Biologists have generally accounted for this plasticity by assuming that such responses are genetically programmed, thus maintaining a view of development as internally scripted. Recent studies of transgenerational plasticity provide new insights to the nature of development that challenge this view. Experiments testing contrasting soil moisture and light environments show that parental--and even grandparental-- conditions affect progeny development and fitness in ecologically meaningful ways. Moreover, the ancestral environment affects how offspring individuals respond to their own conditions, revealing that plastic developmental responses to a given environment are not pre-determined by genotype. These multigeneration plastic responses instead point to an unscripted process of complex developmental interactions that take place in real time. This revised view of development raises questions about the role of genes in adaptive evolution.
Biographical note:
Sonia E. Sultan is a plant evolutionary ecologist. Her research group studies ecological development or 'eco-devo': how individual plants develop and function differently in response to different environmental conditions, in particular to factors that vary in nature such as light and shade, soil moisture, and key nutrients. To examine these responses, Sultan determines response patterns or norms of reaction for genetic individuals collected from field populations. These experiments reveal the interplay of genotypic and environmental factors in shaping the functional and reproductive outcomes of individual development. Sultan has long been a major contributor to the empirical and conceptual literatures on individual plasticity and its relation to ecological breadth and adaptive evolution. In Fall 2015, she published many of these ideas in a book entitled Organism and Environment: Ecological Development, Niche Construction and Adaptation (Oxford University Press). Sultan's current experimental work focuses on three questions:(1) inherited effects on development due to parent environment; (2) the relation of individual plasticity to invasiveness; and (3) the role of DNA methylation as a regulatory mechanism for environmental response.
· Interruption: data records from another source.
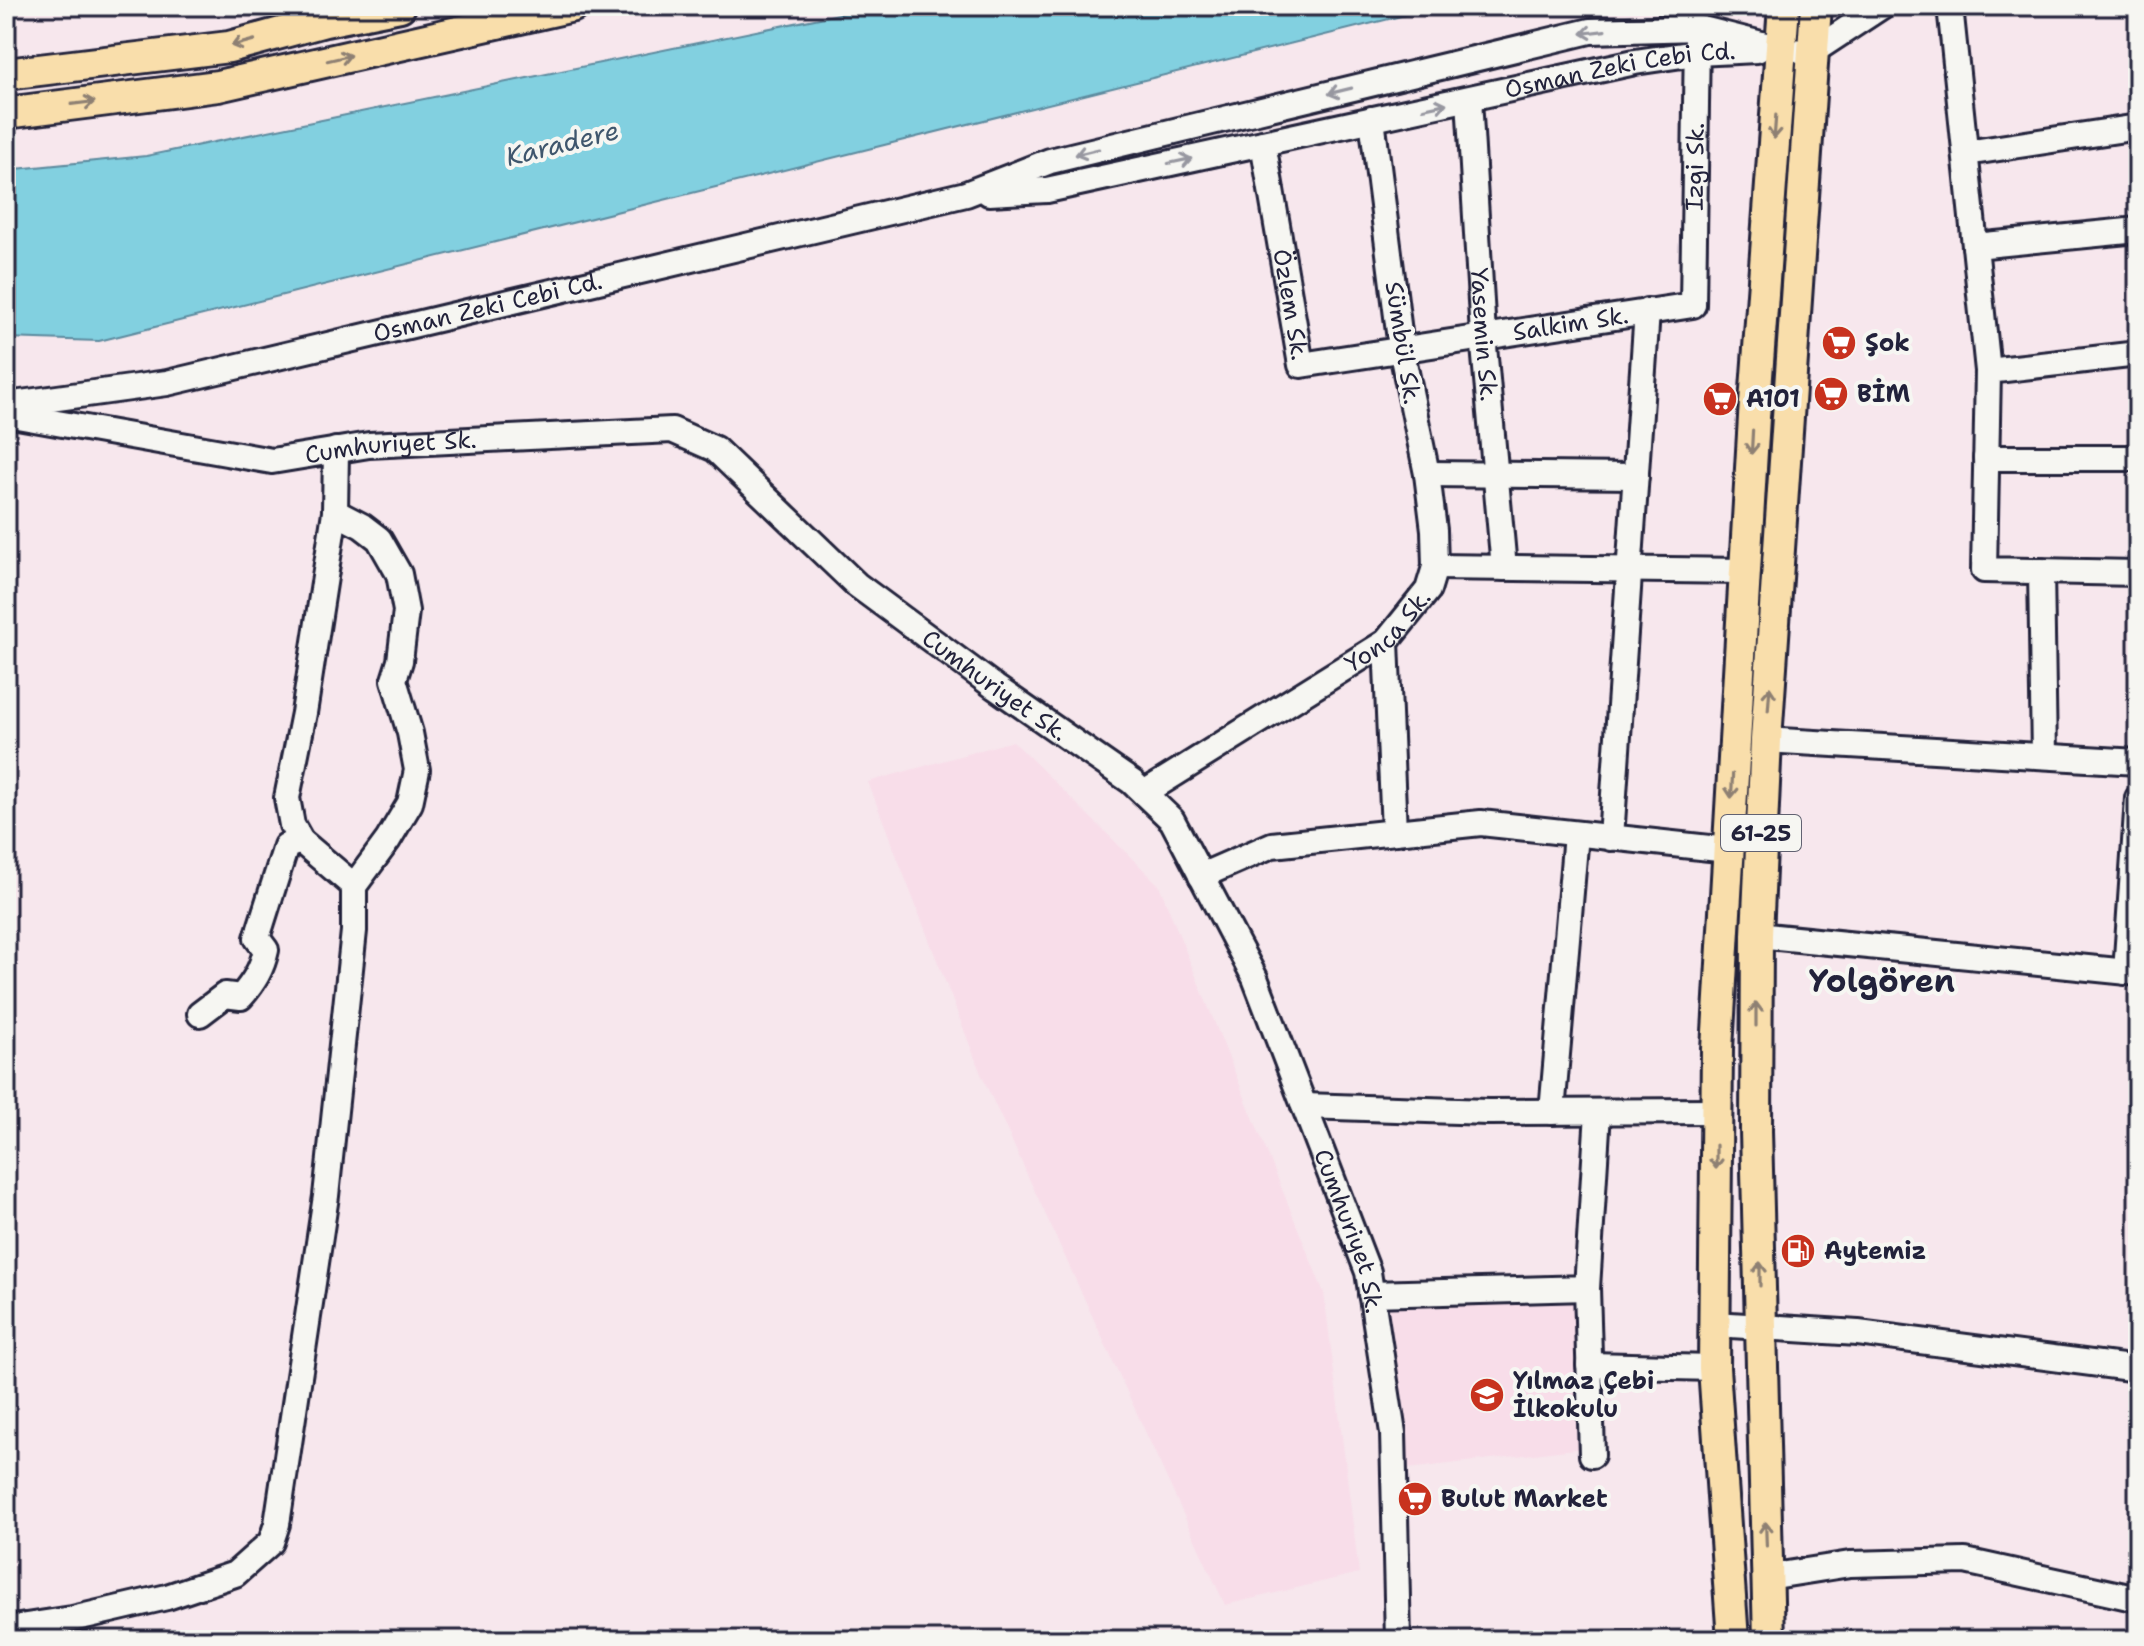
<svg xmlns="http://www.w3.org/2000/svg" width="2144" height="1646" font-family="'Shantell Sans',sans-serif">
<rect width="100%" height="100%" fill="#f7e7ed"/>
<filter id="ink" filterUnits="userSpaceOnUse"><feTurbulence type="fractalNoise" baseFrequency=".0125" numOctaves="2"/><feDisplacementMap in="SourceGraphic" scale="16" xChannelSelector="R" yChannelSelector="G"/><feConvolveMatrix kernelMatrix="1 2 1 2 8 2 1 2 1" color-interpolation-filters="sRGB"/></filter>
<g filter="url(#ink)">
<g fill="#f8dde9">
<polygon points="1013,741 1159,885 1324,1293 1359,1573 1225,1605 981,1074 868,782"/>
<polygon points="1576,1296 1583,1448 1399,1470 1383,1308 1457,1299"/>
</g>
<polygon fill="#82d0e0" stroke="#5c8a9e" stroke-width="2" points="878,6 1441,6 99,341 6,338 6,170 146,156"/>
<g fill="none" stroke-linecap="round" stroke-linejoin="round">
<g stroke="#22223b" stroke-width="30">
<g id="minor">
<polyline points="1950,6 1988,371"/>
<polyline points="1802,51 1812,52 1882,6"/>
<path id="s1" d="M1469,99l14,236 21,233"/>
<path id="s2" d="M1263,143l38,222 392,-60 4,-267"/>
<polyline points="1966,153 2138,127"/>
<path id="s3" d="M989,193l58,-3 588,-128 61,-9 61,-3"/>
<polyline points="1975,246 2138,230"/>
<polyline points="2138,354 1988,371 1984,570 2138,573"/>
<path id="s4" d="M6,405l161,-22 799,-189 84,-33 540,-130 108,-3 83,21"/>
<path id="s5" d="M6,414l266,47 97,-16 303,-15 43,19 142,136 138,102 137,95 40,38 83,158 113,294 25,161 5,207"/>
<polyline points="1986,458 2138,458"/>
<polyline points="1427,474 1636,476"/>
<polyline points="335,512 362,526 379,539 399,574 406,611 400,661 394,680 410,733 417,770 410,803 388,840 354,886"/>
<polyline points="1435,567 1745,571"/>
<polyline points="2041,571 2044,756"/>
<polyline points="1386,642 1394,832"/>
<polyline points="1766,740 2138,762"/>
<path id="s6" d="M1144,793l242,-151 42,-52 7,-23 -1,-37 -7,-56 -26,-126 -29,-229"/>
<polyline points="1611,838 1647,311"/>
<polyline points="1201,876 1272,845 1481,823 1728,850"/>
<polyline points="1757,935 2138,973"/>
<polyline points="2126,972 2138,798"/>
<path d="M200,1014l25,-19 16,2c13,-15 21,-28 25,-47l-9,-12 29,-92 15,-5"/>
<polyline points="1304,1106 1488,1112 1716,1111"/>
<polyline points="1552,1112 1576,834"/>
<polyline points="1587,1288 1592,1455"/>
<polyline points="1371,1294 1587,1288 1598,1112"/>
<polyline points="1715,1324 1858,1333 2138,1369"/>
<polyline points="1589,1365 1714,1368"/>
<polyline points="1768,1577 1850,1564 1965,1561 2138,1599"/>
<polyline points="6,1629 72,1619 167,1597 235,1574 271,1542 277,1524 326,1196 354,931 354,886 301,841 292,825 287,798 304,713 335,512 336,450"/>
</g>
</g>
<g stroke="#22223b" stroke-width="36">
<g id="major">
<polyline points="6,74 229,47 325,21 400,6"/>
<polyline points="6,113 218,86 573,6"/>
<polyline points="1733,1640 1714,1368 1717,1049 1754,417 1784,6"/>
<polyline points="1769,1640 1756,1131 1757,935 1766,740 1816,6"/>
</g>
</g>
<use href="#minor" stroke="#f6f6f2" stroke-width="24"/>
<use href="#major" stroke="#f9deab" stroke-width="30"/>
</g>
<defs><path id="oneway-shaft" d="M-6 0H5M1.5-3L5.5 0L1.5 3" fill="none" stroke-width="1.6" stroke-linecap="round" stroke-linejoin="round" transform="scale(2)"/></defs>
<g stroke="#9797a0">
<use href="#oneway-shaft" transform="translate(1593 32) rotate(173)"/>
<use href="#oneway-shaft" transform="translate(1340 91) rotate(166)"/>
<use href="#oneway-shaft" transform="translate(1435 106) rotate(-12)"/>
<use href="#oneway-shaft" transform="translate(1087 152) rotate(166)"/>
<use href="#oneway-shaft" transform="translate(1180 161) rotate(-12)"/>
</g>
<g stroke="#8e8073">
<use href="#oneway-shaft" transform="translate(243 43) rotate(165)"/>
<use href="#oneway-shaft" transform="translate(339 58) rotate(-13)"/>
<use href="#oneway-shaft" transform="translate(83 103) rotate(-7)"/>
<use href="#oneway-shaft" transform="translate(1775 127) rotate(94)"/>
<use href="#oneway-shaft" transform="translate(1752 442) rotate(93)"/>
<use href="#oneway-shaft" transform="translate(1769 699) rotate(-86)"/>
<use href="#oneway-shaft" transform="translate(1732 786) rotate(93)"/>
<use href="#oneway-shaft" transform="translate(1756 1014) rotate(-90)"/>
<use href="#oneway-shaft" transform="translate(1716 1157) rotate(90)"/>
<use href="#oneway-shaft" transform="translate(1760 1274) rotate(-90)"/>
<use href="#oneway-shaft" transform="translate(1766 1534) rotate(-92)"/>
</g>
</g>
<defs>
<g id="supermarket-disc" transform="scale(1.8)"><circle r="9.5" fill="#c8321e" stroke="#f6f6f2"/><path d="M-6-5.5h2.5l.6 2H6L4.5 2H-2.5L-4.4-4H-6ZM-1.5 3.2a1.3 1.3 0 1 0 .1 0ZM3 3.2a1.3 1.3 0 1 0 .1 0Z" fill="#fff"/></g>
<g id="fuel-disc" transform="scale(1.8)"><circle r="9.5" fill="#c8321e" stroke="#f6f6f2"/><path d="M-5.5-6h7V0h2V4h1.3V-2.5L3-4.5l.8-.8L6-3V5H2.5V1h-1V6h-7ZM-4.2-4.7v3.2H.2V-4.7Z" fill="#fff"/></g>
<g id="school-disc" transform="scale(1.8)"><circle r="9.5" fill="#c8321e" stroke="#f6f6f2"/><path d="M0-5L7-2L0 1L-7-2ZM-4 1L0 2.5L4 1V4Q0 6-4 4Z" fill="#fff"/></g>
</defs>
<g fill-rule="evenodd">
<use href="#supermarket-disc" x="1839" y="343"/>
<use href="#supermarket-disc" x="1831" y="394"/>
<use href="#supermarket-disc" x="1720" y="399"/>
<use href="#fuel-disc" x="1798" y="1251"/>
<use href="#school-disc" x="1487" y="1395"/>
<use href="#supermarket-disc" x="1415" y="1499"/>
</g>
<g text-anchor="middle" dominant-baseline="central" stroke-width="8" stroke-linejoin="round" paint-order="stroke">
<rect fill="#f6f6f2" stroke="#626272" stroke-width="2" x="1721" y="815" width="80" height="36" rx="6"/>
<g font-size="22" font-weight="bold" fill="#22223b">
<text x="1761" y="833">61-25</text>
</g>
<g font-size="24" fill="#22223b" stroke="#f6f6f2">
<text stroke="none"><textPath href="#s3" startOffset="644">Osman Zeki Cebi Cd.</textPath></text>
<text stroke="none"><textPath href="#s2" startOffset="760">Izgi Sk.</textPath></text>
<text stroke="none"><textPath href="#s2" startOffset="164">Özlem Sk.</textPath></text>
<text stroke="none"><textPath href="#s4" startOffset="492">Osman Zeki Cebi Cd.</textPath></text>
<text stroke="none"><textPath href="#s2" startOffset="498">Salkim Sk.</textPath></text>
<text stroke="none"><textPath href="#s1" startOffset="236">Yasemin Sk.</textPath></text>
<text transform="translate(1403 343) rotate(81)">Sümbül Sk.</text>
<text stroke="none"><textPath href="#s5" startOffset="390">Cumhuriyet Sk.</textPath></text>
<text stroke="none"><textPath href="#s6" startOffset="294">Yonca Sk.</textPath></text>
<text stroke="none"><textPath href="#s5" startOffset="1086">Cumhuriyet Sk.</textPath></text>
<text stroke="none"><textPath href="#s5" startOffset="1758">Cumhuriyet Sk.</textPath></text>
</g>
<g font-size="24" font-weight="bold" fill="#22223b" stroke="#f6f6f2" text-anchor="start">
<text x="1865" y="343">Şok</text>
<text x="1857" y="394">BİM</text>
<text x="1746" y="399">A101</text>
<text x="1824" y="1251">Aytemiz</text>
<text x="1513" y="1381">Yılmaz Çebi<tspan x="1513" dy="28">İlkokulu</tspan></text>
<text x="1441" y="1499">Bulut Market</text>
</g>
<g font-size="26" font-style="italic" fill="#3f566d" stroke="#f6f6f2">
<text transform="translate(562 143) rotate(-14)">Karadere</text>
</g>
<g font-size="32" font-weight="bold" fill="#22223b" stroke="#f6f6f2">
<text x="1882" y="980">Yolgören</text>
</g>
</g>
<rect width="2144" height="1646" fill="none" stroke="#f6f6f2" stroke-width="32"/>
<rect x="16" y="16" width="2112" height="1614" fill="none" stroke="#22223b" stroke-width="3" filter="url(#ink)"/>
</svg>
Sultan graduated summa cum laude in History and Philosophy of Science at Princeton University and then traveled the world for two years before going on to graduate work in Organismic and Evolutionary Biology at Harvard. As a graduate student, Sultan developed her interdisciplinary approach to developmental plasticity, working with plant ecologist Fakhri A. Bazzaz and population geneticist Richard Lewontin, and publishing an influential review paper in Evolutionary Biology. After completing her Ph.D., she was awarded an independent CPB Post-Doctoral Fellowship at the University of California’s (Davis) Center for Population Biology and spent three years there before joining the Biology Department at Wesleyan in late 1993. Sultan has been a guest researcher at the University of Otago and the Liggins Institute in New Zealand and was a 2012-13 Resident Fellow of the Berlin Institute for Advanced Study (Wissenschaftskolleg zu Berlin).